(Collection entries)

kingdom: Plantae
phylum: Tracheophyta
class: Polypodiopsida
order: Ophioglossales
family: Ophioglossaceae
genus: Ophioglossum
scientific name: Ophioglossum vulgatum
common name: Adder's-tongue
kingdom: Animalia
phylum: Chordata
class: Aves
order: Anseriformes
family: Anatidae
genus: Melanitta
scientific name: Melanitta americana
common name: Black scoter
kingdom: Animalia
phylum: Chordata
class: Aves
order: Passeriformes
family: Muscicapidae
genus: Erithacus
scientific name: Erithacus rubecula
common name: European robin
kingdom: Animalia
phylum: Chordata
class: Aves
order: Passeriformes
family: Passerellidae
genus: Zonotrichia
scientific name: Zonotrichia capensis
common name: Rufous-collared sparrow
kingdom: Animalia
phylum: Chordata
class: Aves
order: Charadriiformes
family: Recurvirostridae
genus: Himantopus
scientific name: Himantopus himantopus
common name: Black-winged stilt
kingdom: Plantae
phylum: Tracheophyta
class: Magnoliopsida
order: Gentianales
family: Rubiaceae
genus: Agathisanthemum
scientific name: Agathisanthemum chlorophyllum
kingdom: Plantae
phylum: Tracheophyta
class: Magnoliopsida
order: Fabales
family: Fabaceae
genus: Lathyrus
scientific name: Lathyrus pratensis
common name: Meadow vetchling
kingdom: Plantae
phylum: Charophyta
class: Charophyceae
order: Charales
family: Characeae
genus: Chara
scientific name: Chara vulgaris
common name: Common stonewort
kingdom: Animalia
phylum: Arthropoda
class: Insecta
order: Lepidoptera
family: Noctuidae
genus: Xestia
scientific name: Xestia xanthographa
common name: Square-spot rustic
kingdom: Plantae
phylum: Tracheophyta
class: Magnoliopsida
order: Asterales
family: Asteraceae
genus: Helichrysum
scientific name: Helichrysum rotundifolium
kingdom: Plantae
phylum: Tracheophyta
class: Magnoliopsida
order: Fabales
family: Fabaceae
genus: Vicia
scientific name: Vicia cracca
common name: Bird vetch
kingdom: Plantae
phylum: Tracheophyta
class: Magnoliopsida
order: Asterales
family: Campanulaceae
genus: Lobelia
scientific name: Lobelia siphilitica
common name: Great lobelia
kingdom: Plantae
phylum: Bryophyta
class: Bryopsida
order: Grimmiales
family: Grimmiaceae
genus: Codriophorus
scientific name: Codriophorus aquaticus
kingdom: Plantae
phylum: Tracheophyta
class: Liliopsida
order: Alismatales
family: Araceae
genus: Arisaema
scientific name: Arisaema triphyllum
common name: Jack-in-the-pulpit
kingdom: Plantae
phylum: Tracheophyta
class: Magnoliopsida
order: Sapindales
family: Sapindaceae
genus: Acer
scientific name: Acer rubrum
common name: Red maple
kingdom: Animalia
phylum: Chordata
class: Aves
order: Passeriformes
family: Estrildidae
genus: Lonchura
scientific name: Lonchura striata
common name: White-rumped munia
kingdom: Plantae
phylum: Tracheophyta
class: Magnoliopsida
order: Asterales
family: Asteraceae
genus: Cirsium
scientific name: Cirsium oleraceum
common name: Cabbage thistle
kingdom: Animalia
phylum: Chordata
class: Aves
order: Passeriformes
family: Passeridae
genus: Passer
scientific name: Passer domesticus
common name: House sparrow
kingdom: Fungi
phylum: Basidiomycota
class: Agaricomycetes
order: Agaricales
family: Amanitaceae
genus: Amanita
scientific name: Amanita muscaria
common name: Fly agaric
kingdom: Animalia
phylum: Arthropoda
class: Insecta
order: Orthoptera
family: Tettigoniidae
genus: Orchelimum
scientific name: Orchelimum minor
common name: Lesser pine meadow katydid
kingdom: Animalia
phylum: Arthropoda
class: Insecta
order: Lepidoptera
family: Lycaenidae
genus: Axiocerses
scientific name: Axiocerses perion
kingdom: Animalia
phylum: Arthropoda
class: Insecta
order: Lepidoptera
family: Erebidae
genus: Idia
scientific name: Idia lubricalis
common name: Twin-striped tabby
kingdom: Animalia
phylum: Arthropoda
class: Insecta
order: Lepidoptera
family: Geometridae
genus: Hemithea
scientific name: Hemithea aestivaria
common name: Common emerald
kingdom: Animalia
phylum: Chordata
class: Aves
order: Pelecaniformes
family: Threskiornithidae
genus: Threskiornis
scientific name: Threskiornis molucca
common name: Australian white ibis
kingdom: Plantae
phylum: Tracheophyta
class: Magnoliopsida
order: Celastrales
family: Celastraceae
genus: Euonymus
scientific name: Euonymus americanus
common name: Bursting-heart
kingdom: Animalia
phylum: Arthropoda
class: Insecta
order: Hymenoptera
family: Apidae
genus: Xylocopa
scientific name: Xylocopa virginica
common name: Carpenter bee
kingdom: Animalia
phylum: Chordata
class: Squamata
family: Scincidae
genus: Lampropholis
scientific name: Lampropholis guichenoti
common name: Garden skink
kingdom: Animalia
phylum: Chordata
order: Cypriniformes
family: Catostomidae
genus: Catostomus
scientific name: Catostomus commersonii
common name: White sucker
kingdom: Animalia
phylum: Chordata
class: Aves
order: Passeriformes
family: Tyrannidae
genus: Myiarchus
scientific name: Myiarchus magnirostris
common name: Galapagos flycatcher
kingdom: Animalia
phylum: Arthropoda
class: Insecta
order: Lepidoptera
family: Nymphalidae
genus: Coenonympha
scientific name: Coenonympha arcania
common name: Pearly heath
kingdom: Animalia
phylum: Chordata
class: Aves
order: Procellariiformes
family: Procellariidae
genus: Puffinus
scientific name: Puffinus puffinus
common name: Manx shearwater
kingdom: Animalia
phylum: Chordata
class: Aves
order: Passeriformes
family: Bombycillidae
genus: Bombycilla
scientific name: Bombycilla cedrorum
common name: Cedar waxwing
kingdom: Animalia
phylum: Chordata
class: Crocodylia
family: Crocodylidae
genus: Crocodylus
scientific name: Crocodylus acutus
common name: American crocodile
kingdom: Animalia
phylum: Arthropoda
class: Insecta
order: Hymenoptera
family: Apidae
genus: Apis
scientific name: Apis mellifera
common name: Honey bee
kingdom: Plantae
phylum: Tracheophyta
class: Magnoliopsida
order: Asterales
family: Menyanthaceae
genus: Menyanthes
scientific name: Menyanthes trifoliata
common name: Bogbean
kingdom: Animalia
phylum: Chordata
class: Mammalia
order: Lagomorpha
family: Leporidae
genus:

(What you should do)
Reproduce the lines of the listing above word for word, from the line containing "family: Tettigoniidae" up to and including the line containing "common name: Australian white ibis".

(Answer to the problem)
family: Tettigoniidae
genus: Orchelimum
scientific name: Orchelimum minor
common name: Lesser pine meadow katydid
kingdom: Animalia
phylum: Arthropoda
class: Insecta
order: Lepidoptera
family: Lycaenidae
genus: Axiocerses
scientific name: Axiocerses perion
kingdom: Animalia
phylum: Arthropoda
class: Insecta
order: Lepidoptera
family: Erebidae
genus: Idia
scientific name: Idia lubricalis
common name: Twin-striped tabby
kingdom: Animalia
phylum: Arthropoda
class: Insecta
order: Lepidoptera
family: Geometridae
genus: Hemithea
scientific name: Hemithea aestivaria
common name: Common emerald
kingdom: Animalia
phylum: Chordata
class: Aves
order: Pelecaniformes
family: Threskiornithidae
genus: Threskiornis
scientific name: Threskiornis molucca
common name: Australian white ibis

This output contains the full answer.